### WHAT NEEDS TO BE DONE
Reproduce the text of all the data below with "PROGRAMAS" switched to "CANALES", keeping everything else unchanged and leaving the pictures out.

[Saved entries]
╔══

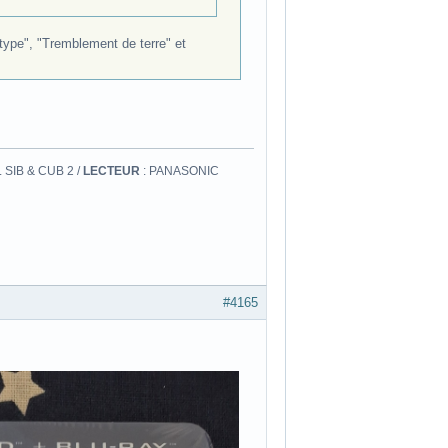
type", "Tremblement de terre" et
 SIB & CUB 2 /
LECTEUR
: PANASONIC
#4165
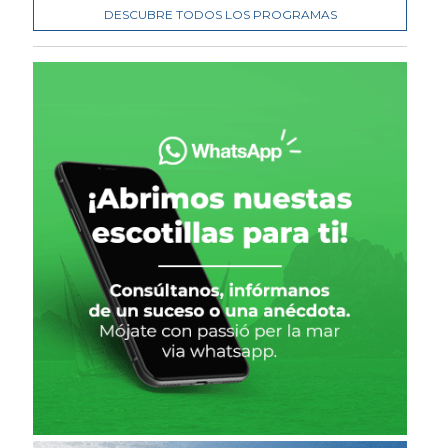
DESCUBRE TODOS LOS PROGRAMAS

╚══

### RESULT OF THE TASK
type", "Tremblement de terre" et
 SIB & CUB 2 /
LECTEUR
: PANASONIC
#4165
DESCUBRE TODOS LOS CANALES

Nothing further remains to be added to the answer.